The idea behind rapid detox is to have the person sleep through withdrawal, bringing the addict from full blown addiction to a point to where he can begin the recovery process. However, some people are under the false belief that once the rapid detox is complete, the person is cured of the opiate addiction. If the underlying cause of the addiction isn’t addressed, relapse is a distinct possibility. The withdrawal process is taxing on the body. This is intensified when the person goes under anesthesia. Withdrawal symptoms such as insomnia and appetite irregularities last far longer than the acute symptoms, which are avoided with rapid detox.
The high cost of rapid detox puts the procedure beyond the resources of most addicts. At an estimated cost of $15,000.00 per treatment, its an expensive procedure. Always call your rehab center to see if your insurance covers these types of procedures. For most of these people, addiction to prescription pills is the issue causing the need for detox. The belief they can go to detox on Friday and return to work on Monday, cured of the addiction, drives these people to rapid detox. Getting a person drug free is one thing, keeping them drug free is different all together. Follow up treatment, called rehab should be available to get to the root of the addiction.
The safety of rapid detox is debatable. According to H.Wesley Clark Director of Substance Abuse at the Health and Human Services Department, some studies show it’s safe but others say it’s not. However, the stress of rapid detox cannot be overlooked. One treatment center reported six deaths out of 2350 treatments. Federal officials view this as un- acceptable. With conflicting opinions on the safety of rapid detox, it’s left up to the addict to research and make an informed decision on whether to seek this treatment or not.

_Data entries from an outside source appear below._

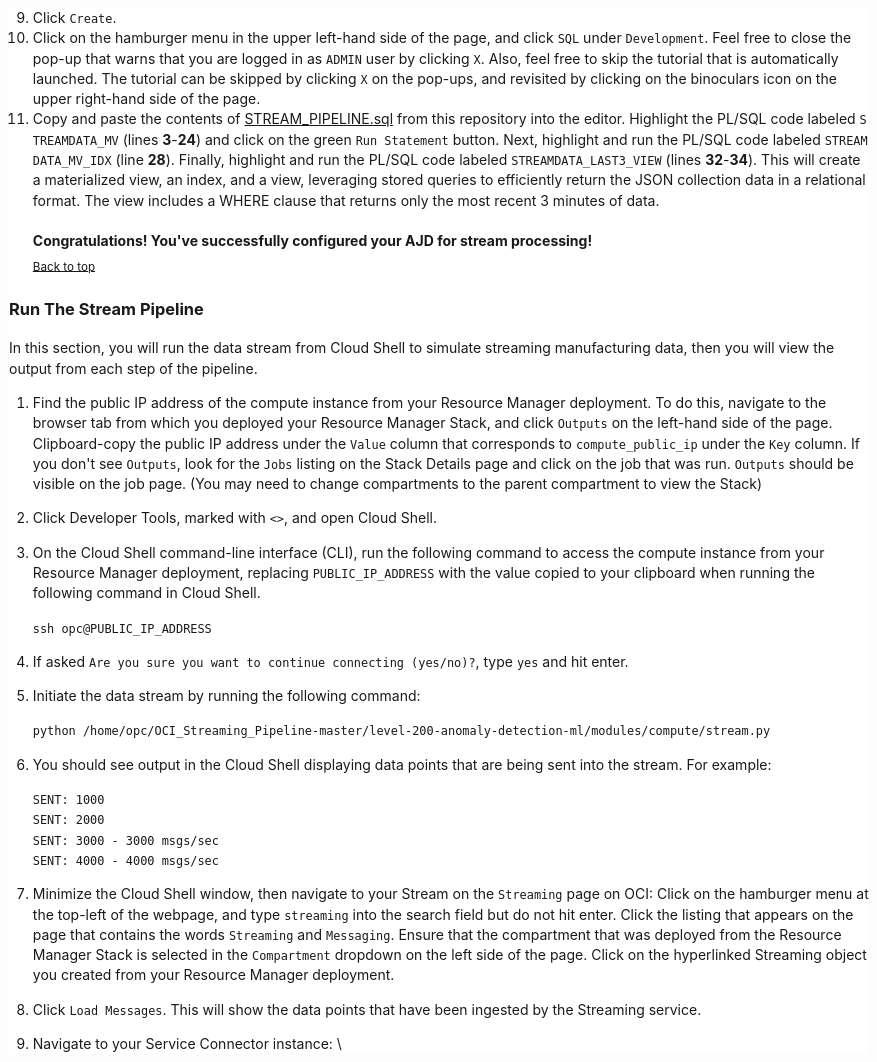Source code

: 9. Click `Create`.
10. Click on the hamburger menu in the upper left-hand side of the page, and click `SQL` under `Development`. Feel free to close the pop-up that warns that you are logged in as `ADMIN` user by clicking `X`. Also, feel free to skip the tutorial that is automatically launched. The tutorial can be skipped by clicking `X` on the pop-ups, and revisited by clicking on the binoculars icon on the upper right-hand side of the page.
11. Copy and paste the contents of [STREAM_PIPELINE.sql](./modules/sql/STREAM_PIPELINE.sql) from this repository into the editor. Highlight the PL/SQL code labeled `STREAMDATA_MV` (lines **3**-**24**) and click on the green `Run Statement` button. Next, highlight and run the PL/SQL code labeled `STREAMDATA_MV_IDX` (line **28**). Finally, highlight and run the PL/SQL code labeled `STREAMDATA_LAST3_VIEW` (lines **32**-**34**).  This will create a materialized view, an index, and a view, leveraging stored queries to efficiently return the JSON collection data in a relational format. The view includes a WHERE clause that returns only the most recent 3 minutes of data.
	\
	\
	<b>Congratulations! You've successfully configured your AJD for stream processing!</b>
\
<sub>[Back to top](#level-200-anomaly-detection-ml)</sub>
### Run The Stream Pipeline
In this section, you will run the data stream from Cloud Shell to simulate streaming manufacturing data, then you will view the output from each step of the pipeline.

1. Find the public IP address of the compute instance from your Resource Manager deployment. To do this, navigate to the browser tab from which you deployed your Resource Manager Stack, and click `Outputs` on the left-hand side of the page. Clipboard-copy the public IP address under the `Value` column that corresponds to `compute_public_ip` under the `Key` column. If you don't see `Outputs`, look for the `Jobs` listing on the Stack Details page and click on the job that was run. `Outputs` should be visible on the job page. (You may need to change compartments to the parent compartment to view the Stack)
2. Click Developer Tools, marked with `<>`, and open Cloud Shell.
3. On the Cloud Shell command-line interface (CLI), run the following command to access the compute instance from your Resource Manager deployment, replacing `PUBLIC_IP_ADDRESS` with the value copied to your clipboard when running the following command in Cloud Shell.
	
	```
	ssh opc@PUBLIC_IP_ADDRESS
	```
4. If asked `Are you sure you want to continue connecting (yes/no)?`, type `yes` and hit enter.
5. Initiate the data stream by running the following command:

	```
	python /home/opc/OCI_Streaming_Pipeline-master/level-200-anomaly-detection-ml/modules/compute/stream.py
	```
6. You should see output in the Cloud Shell displaying data points that are being sent into the stream. For example:

	```
	SENT: 1000
	SENT: 2000
	SENT: 3000 - 3000 msgs/sec
	SENT: 4000 - 4000 msgs/sec
	```
7. Minimize the Cloud Shell window, then navigate to your Stream on the `Streaming` page on OCI: 
	Click on the hamburger menu at the top-left of the webpage, and type `streaming` into the search field but do not hit enter. Click the listing that appears on the page that contains the words `Streaming` and `Messaging`. Ensure that the compartment that was deployed from the Resource Manager Stack is selected in the `Compartment` dropdown on the left side of the page. Click on the hyperlinked Streaming object you created from your Resource Manager deployment.
8. Click `Load Messages`.  This will show the data points that have been ingested by the Streaming service.
9. Navigate to your Service Connector instance:
	\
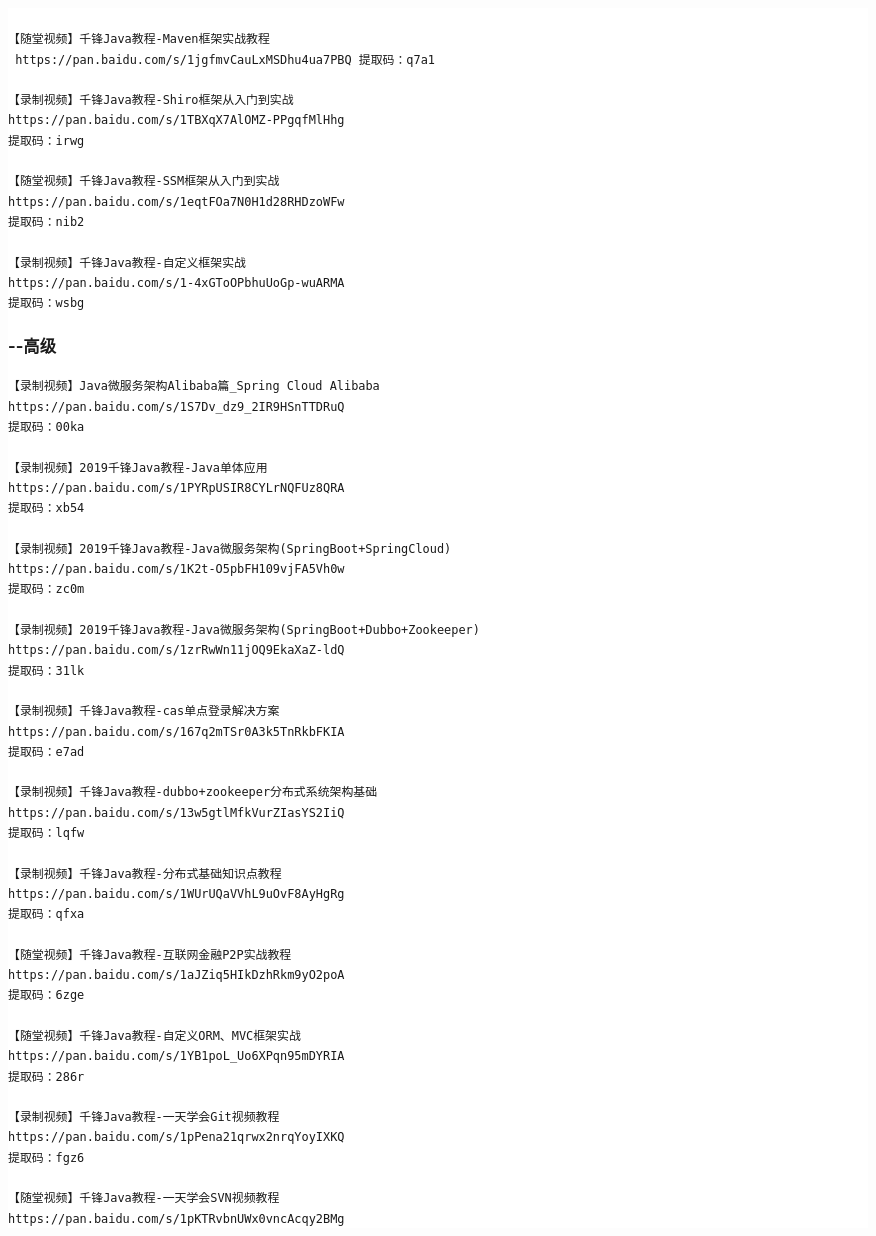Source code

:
 ```

【随堂视频】千锋Java教程-Maven框架实战教程
 https://pan.baidu.com/s/1jgfmvCauLxMSDhu4ua7PBQ 提取码：q7a1
 
【录制视频】千锋Java教程-Shiro框架从入门到实战 
https://pan.baidu.com/s/1TBXqX7AlOMZ-PPgqfMlHhg 
提取码：irwg

【随堂视频】千锋Java教程-SSM框架从入门到实战
https://pan.baidu.com/s/1eqtFOa7N0H1d28RHDzoWFw 
提取码：nib2

【录制视频】千锋Java教程-自定义框架实战 
https://pan.baidu.com/s/1-4xGToOPbhuUoGp-wuARMA 
提取码：wsbg
```



### --高级

```
【录制视频】Java微服务架构Alibaba篇_Spring Cloud Alibaba
https://pan.baidu.com/s/1S7Dv_dz9_2IR9HSnTTDRuQ 
提取码：00ka

【录制视频】2019千锋Java教程-Java单体应用	
https://pan.baidu.com/s/1PYRpUSIR8CYLrNQFUz8QRA 
提取码：xb54

【录制视频】2019千锋Java教程-Java微服务架构(SpringBoot+SpringCloud)
https://pan.baidu.com/s/1K2t-O5pbFH109vjFA5Vh0w 
提取码：zc0m

【录制视频】2019千锋Java教程-Java微服务架构(SpringBoot+Dubbo+Zookeeper) 
https://pan.baidu.com/s/1zrRwWn11jOQ9EkaXaZ-ldQ 
提取码：31lk

【录制视频】千锋Java教程-cas单点登录解决方案 
https://pan.baidu.com/s/167q2mTSr0A3k5TnRkbFKIA 
提取码：e7ad

【录制视频】千锋Java教程-dubbo+zookeeper分布式系统架构基础 
https://pan.baidu.com/s/13w5gtlMfkVurZIasYS2IiQ 
提取码：lqfw

【录制视频】千锋Java教程-分布式基础知识点教程 
https://pan.baidu.com/s/1WUrUQaVVhL9uOvF8AyHgRg 
提取码：qfxa

【随堂视频】千锋Java教程-互联网金融P2P实战教程 
https://pan.baidu.com/s/1aJZiq5HIkDzhRkm9yO2poA 
提取码：6zge

【随堂视频】千锋Java教程-自定义ORM、MVC框架实战 
https://pan.baidu.com/s/1YB1poL_Uo6XPqn95mDYRIA 
提取码：286r

【录制视频】千锋Java教程-一天学会Git视频教程 
https://pan.baidu.com/s/1pPena21qrwx2nrqYoyIXKQ 
提取码：fgz6

【随堂视频】千锋Java教程-一天学会SVN视频教程 
https://pan.baidu.com/s/1pKTRvbnUWx0vncAcqy2BMg 
```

The concept of rapid detox is viable. Until more research and results are examined it will remain controversial. The traditional method of opiate detox, while safer, takes around thirty days or longer. It can also require years of attending support groups. The cost of traditional treatment averages out to be about the same as rapid detox. However, due to the idea of being completely drug free in a fraction of the time it takes for traditional treatment, rapid detox will continue to be popular.